The heavy-ion irradiation behavior of bulk zirconium-niobium multilayered composites was investigated up to large doses. Multilayers with an average individual layer thicknesses ranging between 15 and 80 nm were synthesized by accumulative roll bonding technique. The irradiation was performed with a defocused 7 MeV Zr²⁺ ion beam at 500 °C. The maximum dose achieved was ∼145 dpa at the depth of ∼1.5 μm from the irradiated surface. Sub-surface microstructural damage and the chemical redistribution were characterized by transmission electron microscopy and energy dispersive spectroscopy, respectively. Irrespective of the layer thicknesses, the irradiation condition caused layer instability and the extent of damage varied with the dose levels. Doses lesser than ∼60 dpa caused layer fragmentation and greater than ∼60 dpa resulted in layer dissolution. The chemical mixing of layers occur to a depth of ∼1 μm, consuming multiple bi-layer periods. Despite the elevated irradiation temperature (500 °C) and a slightly positive heat of mixing (+6 kJ/mol), no phase separation was observed and single-phase was retained in the mixed region. The results demonstrate that chemical mixing was facilitated by the liquid phase miscibility of Zr and Nb, which propelled the interdiffusion within the thermal spikes towards mixing.
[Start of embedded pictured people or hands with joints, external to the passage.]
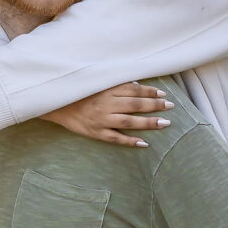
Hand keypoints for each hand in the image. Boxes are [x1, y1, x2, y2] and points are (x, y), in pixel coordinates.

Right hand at [41, 82, 173, 147]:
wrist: (56, 105)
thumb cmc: (79, 93)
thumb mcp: (97, 84)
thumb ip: (116, 84)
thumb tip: (138, 85)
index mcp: (106, 90)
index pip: (133, 90)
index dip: (150, 92)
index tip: (163, 94)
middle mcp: (106, 104)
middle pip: (135, 105)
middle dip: (155, 106)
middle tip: (170, 107)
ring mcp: (101, 120)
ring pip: (129, 121)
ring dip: (148, 123)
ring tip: (165, 123)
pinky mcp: (96, 132)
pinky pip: (116, 138)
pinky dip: (130, 141)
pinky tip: (144, 143)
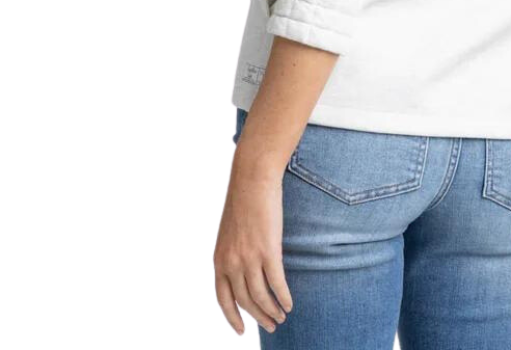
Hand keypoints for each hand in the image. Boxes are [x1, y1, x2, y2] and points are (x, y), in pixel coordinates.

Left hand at [213, 163, 293, 335]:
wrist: (252, 178)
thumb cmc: (244, 200)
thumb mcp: (230, 232)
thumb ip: (233, 253)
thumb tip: (243, 269)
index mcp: (219, 259)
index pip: (223, 299)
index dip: (232, 317)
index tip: (241, 331)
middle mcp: (231, 263)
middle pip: (246, 301)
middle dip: (259, 317)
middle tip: (272, 325)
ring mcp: (249, 258)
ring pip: (261, 296)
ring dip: (272, 311)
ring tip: (282, 317)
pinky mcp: (268, 250)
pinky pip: (277, 283)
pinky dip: (284, 297)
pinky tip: (290, 303)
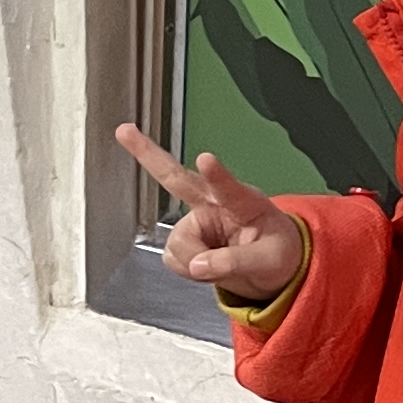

研究了大剂量锆铌多层复合材料的重离子辐照行为。多层的平均单层厚度范围在 15 和 80 nm 之间是通过累积滚压技术合成的。用散焦的 7 MeV Zr ²⁺进行辐照离子束在 500 °C。在距辐照表面约 1.5 微米的深度处达到的最大剂量为约 145 dpa。亚表面微观结构损伤和化学重新分布分别通过透射电子显微镜和能量色散光谱进行表征。无论层厚如何，辐照条件都会导致层不稳定，并且损伤程度随剂量水平而变化。小于~60 dpa 的剂量会导致层破碎，而大于~60 dpa 的剂量会导致层溶解。层的化学混合发生在~1μm 的深度，消耗多个双层周期。尽管辐照温度升高 (500 °C) 和混合热略为正 (+6 kJ/mol)，但未观察到相分离，混合区域中仍保留单相。